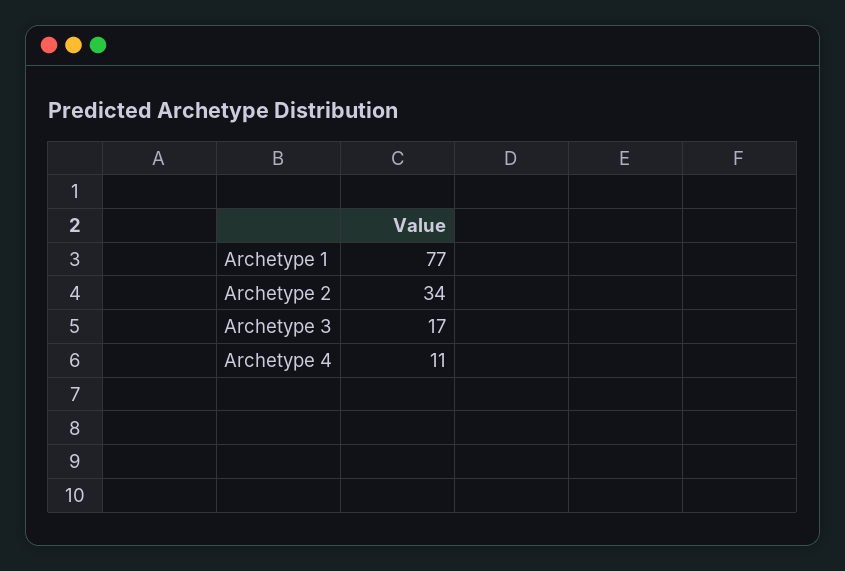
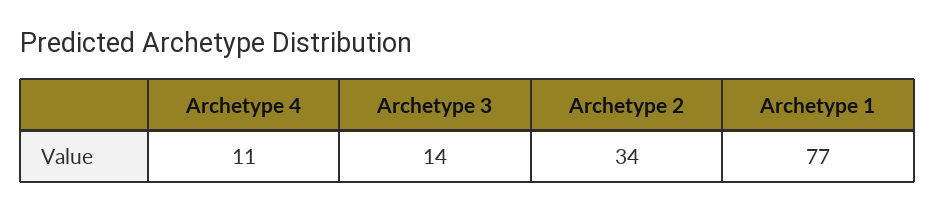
Archetype 3: 17 -> 14

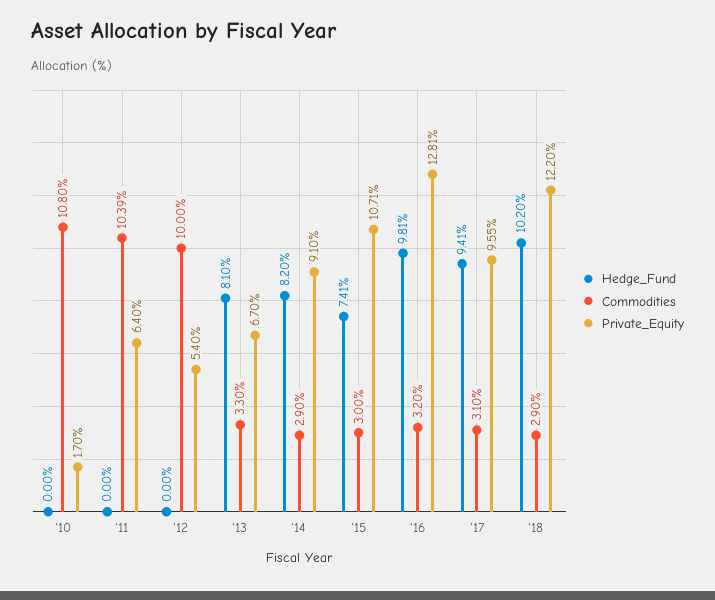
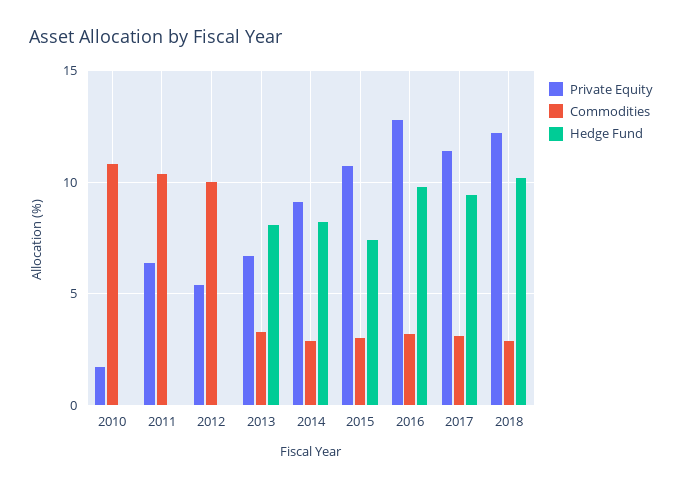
Private_Equity, '17: 9.55 -> 11.5

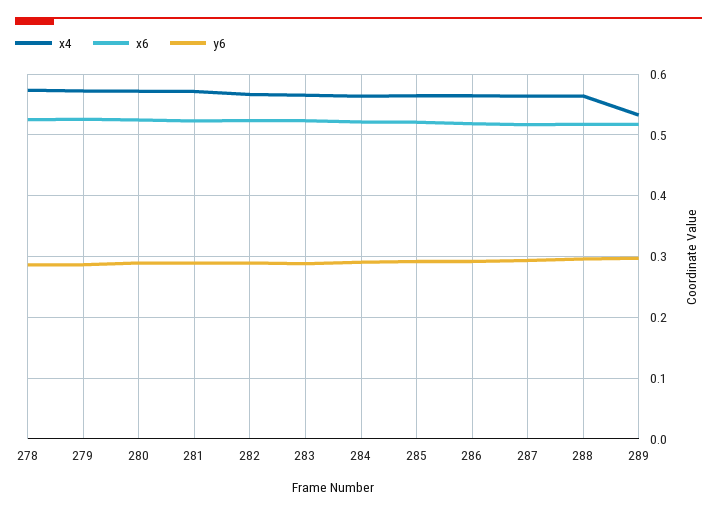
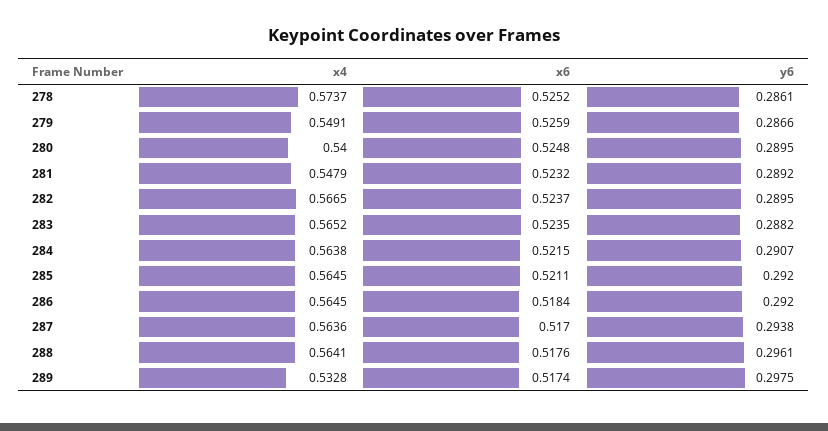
x4, 279: 0.57 -> 0.5491
x4, 280: 0.57 -> 0.54
x4, 281: 0.57 -> 0.5479

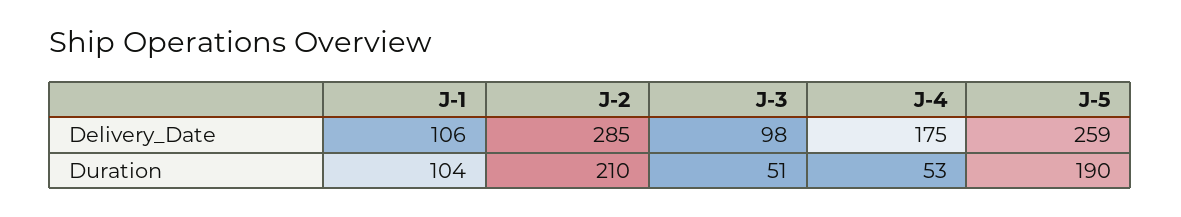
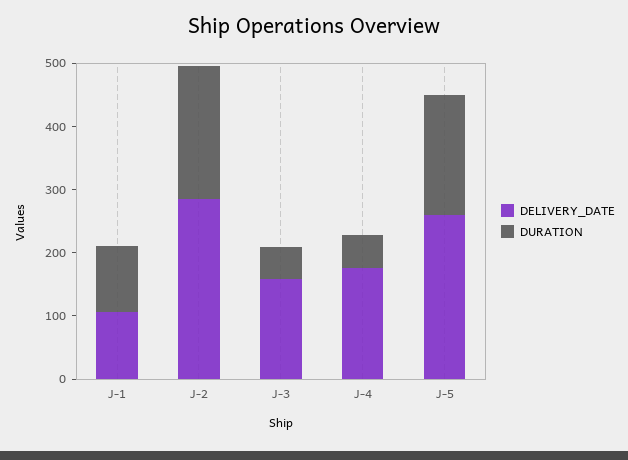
Delivery_Date, J-3: 98 -> 160

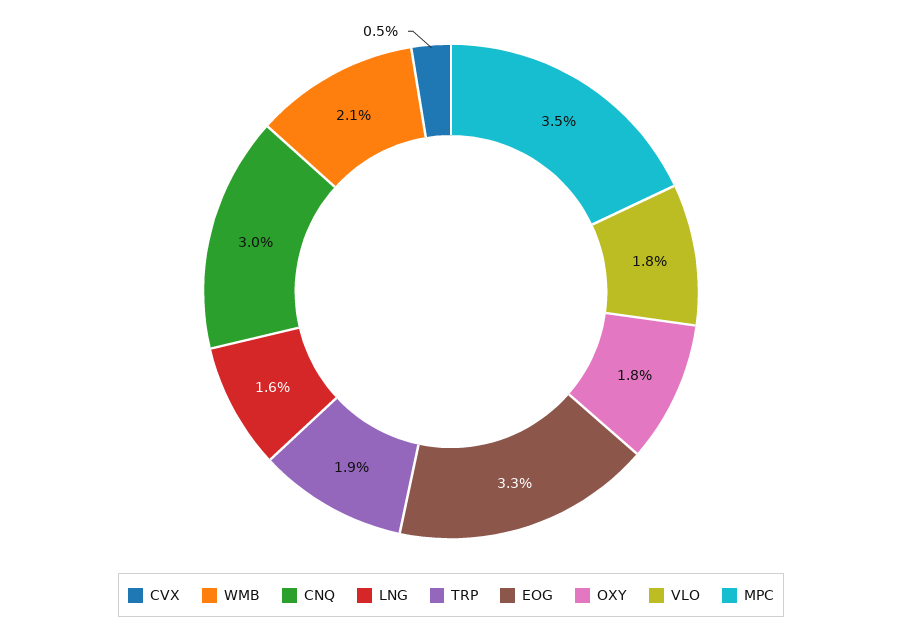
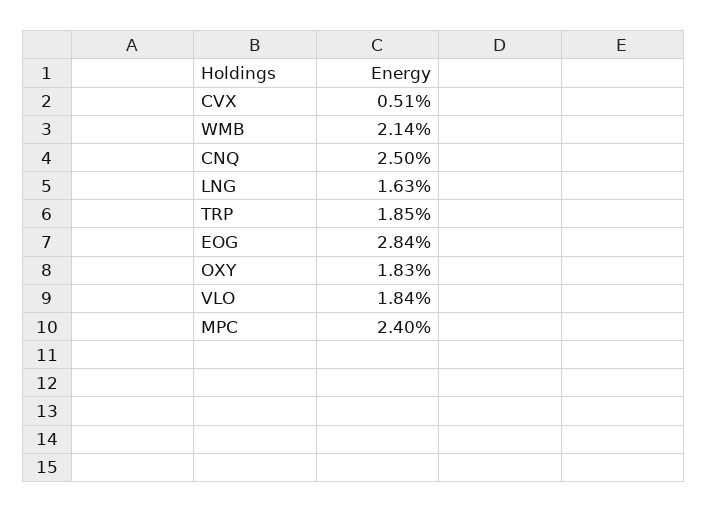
CNQ: 3 -> 2.5
EOG: 3.3 -> 2.84
MPC: 3.5 -> 2.4

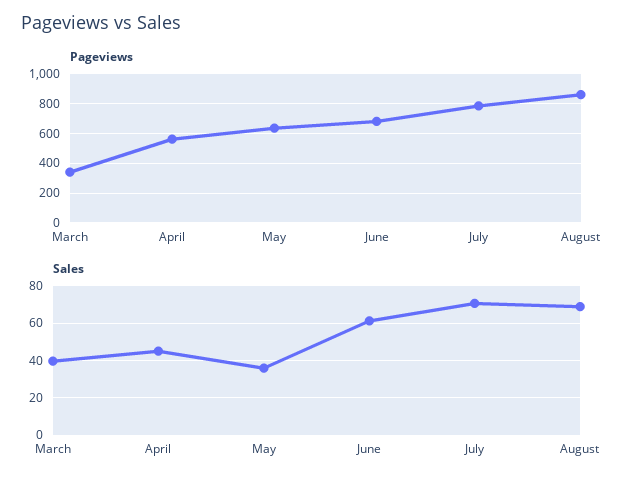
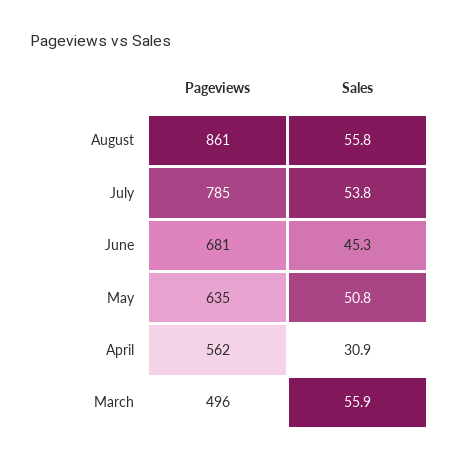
Pageviews, March: 350 -> 496
Sales, March: 40 -> 55.9
Sales, April: 45 -> 30.9
Sales, May: 35 -> 50.8
Sales, June: 60 -> 45.3
Sales, July: 70 -> 53.8
Sales, August: 70 -> 55.8

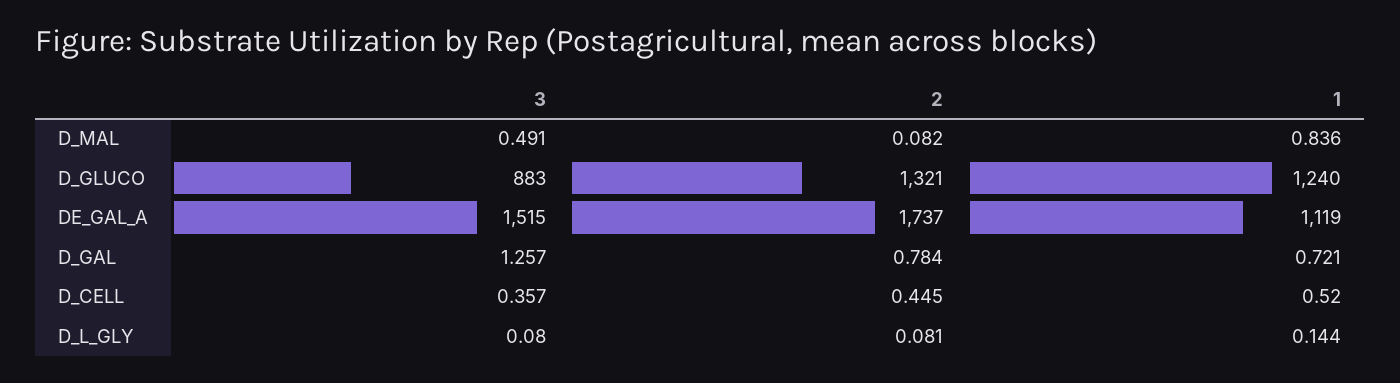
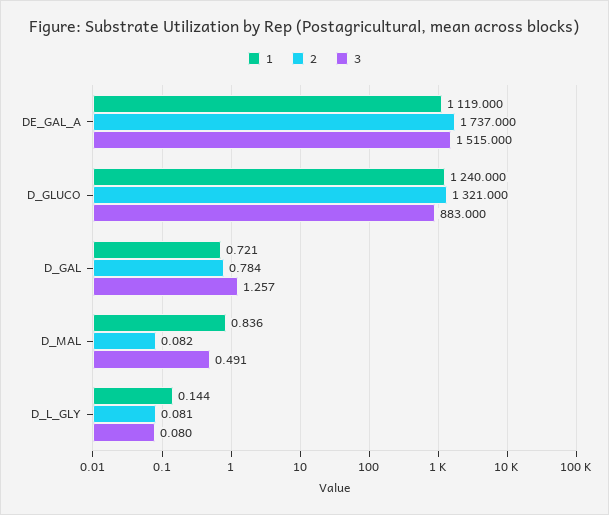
3, D_CELL: 0.357 -> none
2, D_CELL: 0.445 -> none
1, D_CELL: 0.52 -> none

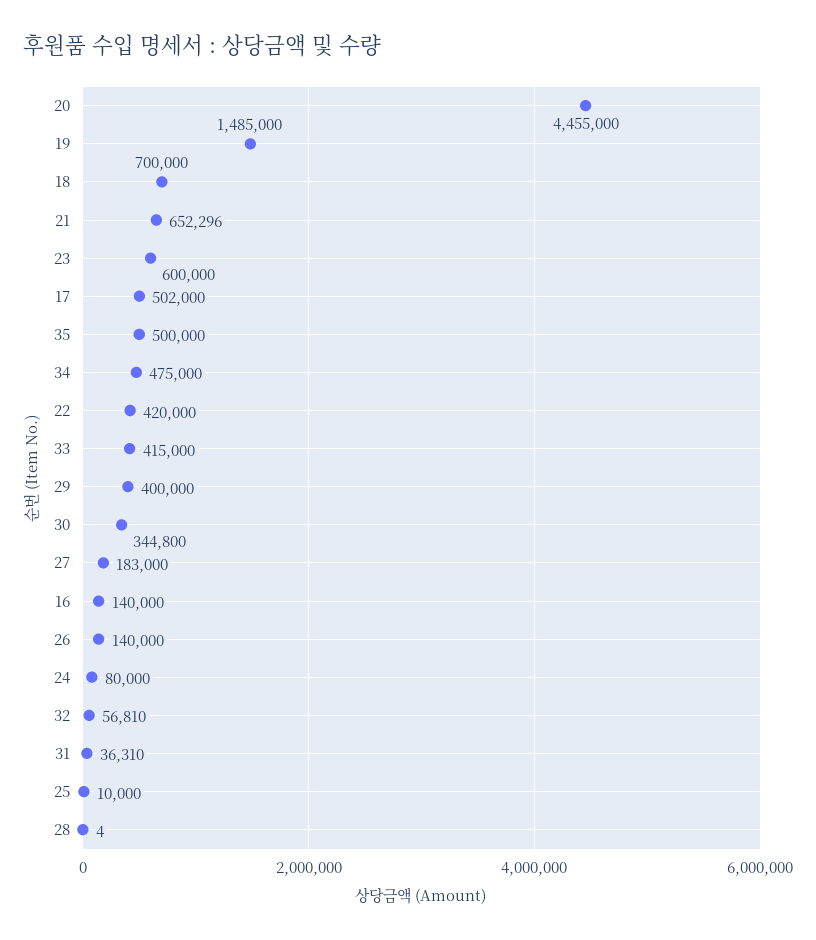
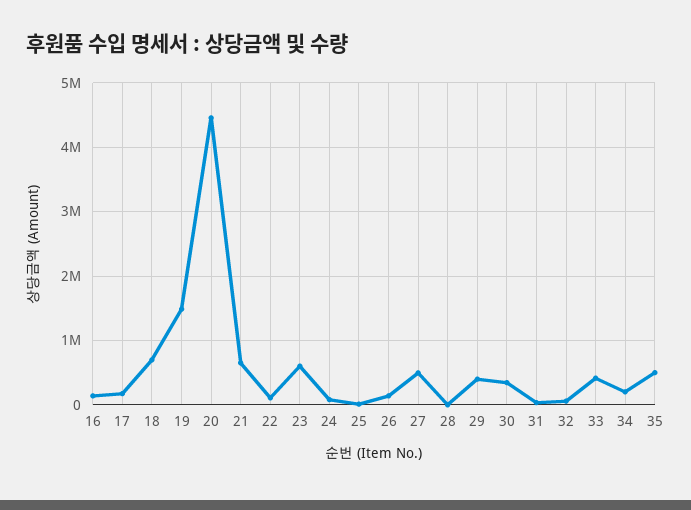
17: 502000 -> 200000
34: 475000 -> 200000
22: 420000 -> 100000
27: 183000 -> 500000

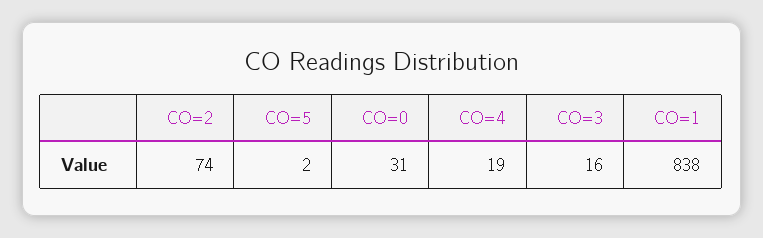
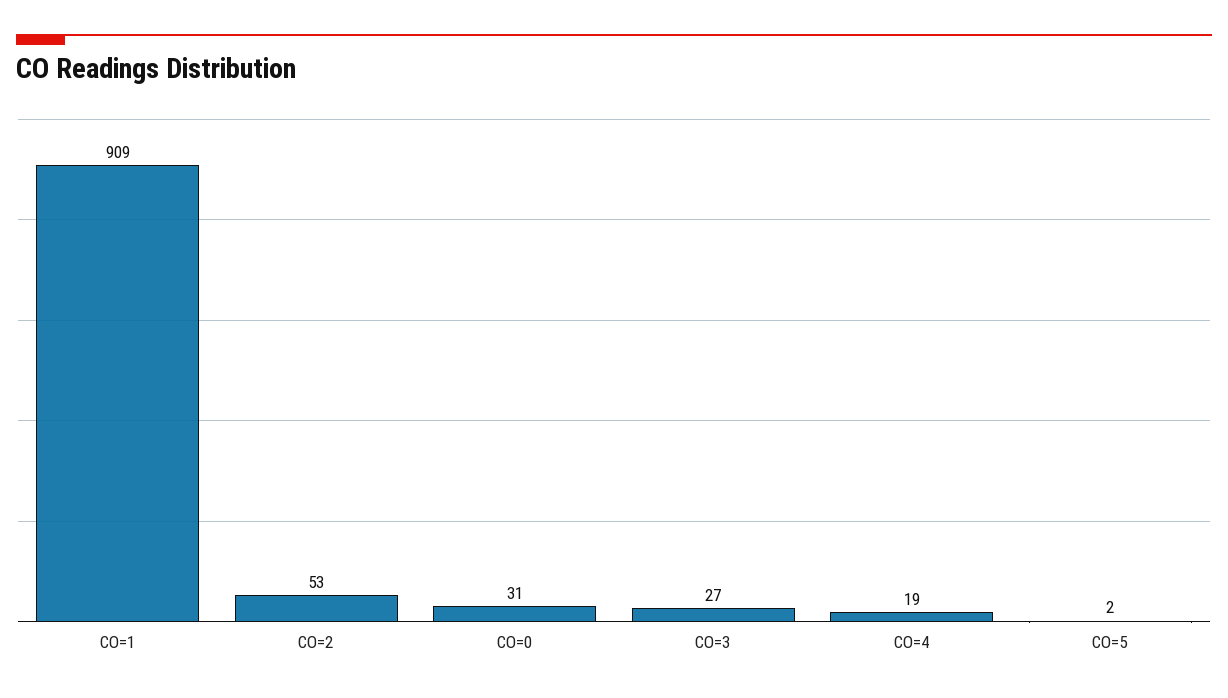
CO=2: 74 -> 53
CO=3: 16 -> 27
CO=1: 838 -> 909

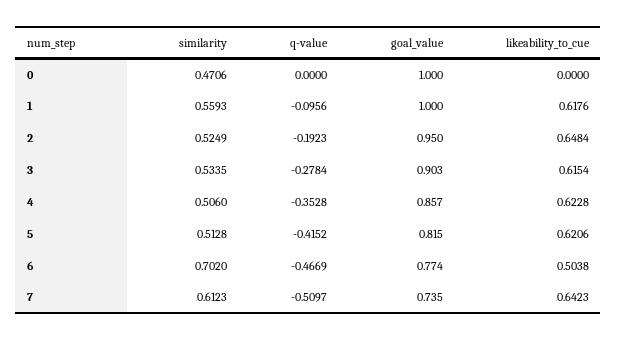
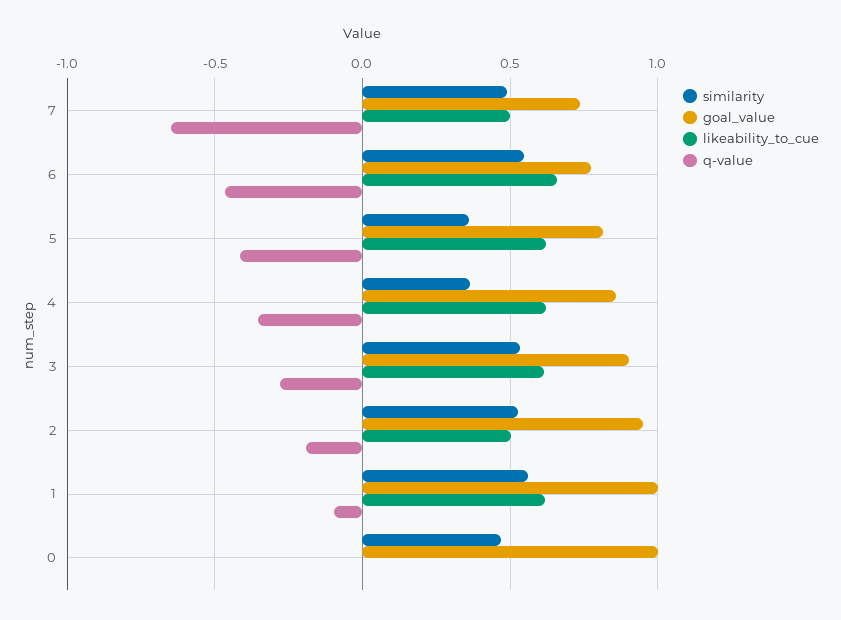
likeability_to_cue, 2: 0.6484 -> 0.5
similarity, 4: 0.506 -> 0.35
similarity, 5: 0.5128 -> 0.35
similarity, 6: 0.702 -> 0.55
likeability_to_cue, 6: 0.5038 -> 0.65
similarity, 7: 0.6123 -> 0.5
q-value, 7: -0.5097 -> -0.65
likeability_to_cue, 7: 0.6423 -> 0.5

- - -

_PROBLEM DESCRIPTION_:
The lines from the one containing "x4, 281: 0.57 -> 0.5479" through the final line of the data are to be repeated exactly, with both ends included and all pictures left out.

_TASK SOLUTION_:
x4, 281: 0.57 -> 0.5479

Delivery_Date, J-3: 98 -> 160

CNQ: 3 -> 2.5
EOG: 3.3 -> 2.84
MPC: 3.5 -> 2.4

Pageviews, March: 350 -> 496
Sales, March: 40 -> 55.9
Sales, April: 45 -> 30.9
Sales, May: 35 -> 50.8
Sales, June: 60 -> 45.3
Sales, July: 70 -> 53.8
Sales, August: 70 -> 55.8

3, D_CELL: 0.357 -> none
2, D_CELL: 0.445 -> none
1, D_CELL: 0.52 -> none

17: 502000 -> 200000
34: 475000 -> 200000
22: 420000 -> 100000
27: 183000 -> 500000

CO=2: 74 -> 53
CO=3: 16 -> 27
CO=1: 838 -> 909

likeability_to_cue, 2: 0.6484 -> 0.5
similarity, 4: 0.506 -> 0.35
similarity, 5: 0.5128 -> 0.35
similarity, 6: 0.702 -> 0.55
likeability_to_cue, 6: 0.5038 -> 0.65
similarity, 7: 0.6123 -> 0.5
q-value, 7: -0.5097 -> -0.65
likeability_to_cue, 7: 0.6423 -> 0.5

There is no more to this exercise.